Vertebrate adducin is an actin-binding protein which can promote assembly of a spectrin-actin complex and can also act as a barbed-end actin capping protein. Biochemical and biophysical characterization in our lab has shown that active adducin is probably a tetramer consisting of two alpha subunits tightly complexed with either beta or gamma subunits. Adducin binds calmodulin and is an in vivo substrate for protein kinases C and A, all of which modulate adducin's spectrin-actin binding activity in different ways in in vitro assays. Nevertheless, vertebrate adducin has never been definitively linked to any known mutant phenotype. However mutations in a Drosophila adducin homologue, hu-li tai shao (hts), result in a female sterile phenotype in which egg chambers have fewer nurse cells, with abnormal actin distribution in the ring canals. Here we report preliminary results of our attempt to develop C. elegans as a genetic model system for adducin. We made a database search for C. elegans adducin and originally identified two partial cDNAs from Yuji Kohara's EST sequences.

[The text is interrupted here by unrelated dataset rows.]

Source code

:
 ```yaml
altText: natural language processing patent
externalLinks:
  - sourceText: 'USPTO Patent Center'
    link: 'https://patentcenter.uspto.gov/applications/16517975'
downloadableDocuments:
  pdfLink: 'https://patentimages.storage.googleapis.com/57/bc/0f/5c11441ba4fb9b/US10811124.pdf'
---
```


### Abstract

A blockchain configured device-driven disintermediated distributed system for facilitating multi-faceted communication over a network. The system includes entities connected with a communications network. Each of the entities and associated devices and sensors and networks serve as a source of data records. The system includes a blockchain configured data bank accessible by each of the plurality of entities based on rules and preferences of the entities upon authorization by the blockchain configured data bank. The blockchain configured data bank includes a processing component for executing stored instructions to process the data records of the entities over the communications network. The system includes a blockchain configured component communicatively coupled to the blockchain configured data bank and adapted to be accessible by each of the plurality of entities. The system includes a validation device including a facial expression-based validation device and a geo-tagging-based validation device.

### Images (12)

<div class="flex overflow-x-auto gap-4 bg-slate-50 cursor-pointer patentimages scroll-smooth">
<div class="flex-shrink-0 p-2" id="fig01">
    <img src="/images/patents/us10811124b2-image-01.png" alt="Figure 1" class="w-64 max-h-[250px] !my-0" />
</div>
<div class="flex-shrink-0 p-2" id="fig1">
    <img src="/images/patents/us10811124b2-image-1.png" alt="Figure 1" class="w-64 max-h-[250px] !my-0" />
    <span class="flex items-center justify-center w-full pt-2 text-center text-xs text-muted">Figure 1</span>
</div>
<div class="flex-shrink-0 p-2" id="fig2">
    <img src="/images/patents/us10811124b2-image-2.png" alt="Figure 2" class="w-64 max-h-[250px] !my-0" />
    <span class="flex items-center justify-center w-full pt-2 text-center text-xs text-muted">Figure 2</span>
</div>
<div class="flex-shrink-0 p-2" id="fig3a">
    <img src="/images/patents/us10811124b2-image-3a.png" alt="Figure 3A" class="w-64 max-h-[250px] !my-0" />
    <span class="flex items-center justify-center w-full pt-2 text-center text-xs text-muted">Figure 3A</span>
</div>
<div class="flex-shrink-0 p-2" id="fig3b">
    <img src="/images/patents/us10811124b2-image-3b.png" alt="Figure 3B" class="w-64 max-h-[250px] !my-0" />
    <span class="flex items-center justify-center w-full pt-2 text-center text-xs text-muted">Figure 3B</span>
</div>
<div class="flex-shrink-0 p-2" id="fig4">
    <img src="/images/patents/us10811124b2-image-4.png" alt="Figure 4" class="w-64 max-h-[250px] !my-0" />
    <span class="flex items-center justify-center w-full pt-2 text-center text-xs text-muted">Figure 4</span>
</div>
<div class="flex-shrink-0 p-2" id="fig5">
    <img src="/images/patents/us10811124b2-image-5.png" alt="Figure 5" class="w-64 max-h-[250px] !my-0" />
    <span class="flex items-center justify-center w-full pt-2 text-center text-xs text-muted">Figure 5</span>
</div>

The first clone,
yk26f2, which we call
add-1 (C. elegans Adducin 1), maps to cosmid F39C12 on the left arm of LGX, close to
lon-2. The 659 residue predicted protein shows significant homology to vertebrate adducin and hts in the head, neck and tail regions which suggests it may behave like the "canonical" adducins. Interestingly though,
yk120b7(
add-2) which lies on Cosmid F57F5 on the right arm of LGV, shows a novel structure. The C-terminal 261 residues show homology to the adducin "head" which normally lies at the N-terminus of other adducins. Instead Cad-2 has a novel 350 residue N-terminus that shows no homology in a BLAST search to known proteins. Cad-2 may use its adducin "head" to interact with Cad-1 in a heteromeric manner similar to that demonstrated for vertebrate adducins. But it also raises the exciting prospect that the adducin "head" domain may actually be a component of multiple proteins with different functions, in a manner analogous to that demonstrated for the kinesin and myosin head domains. We aim to resolve these possibilities using C. elegans as a model system.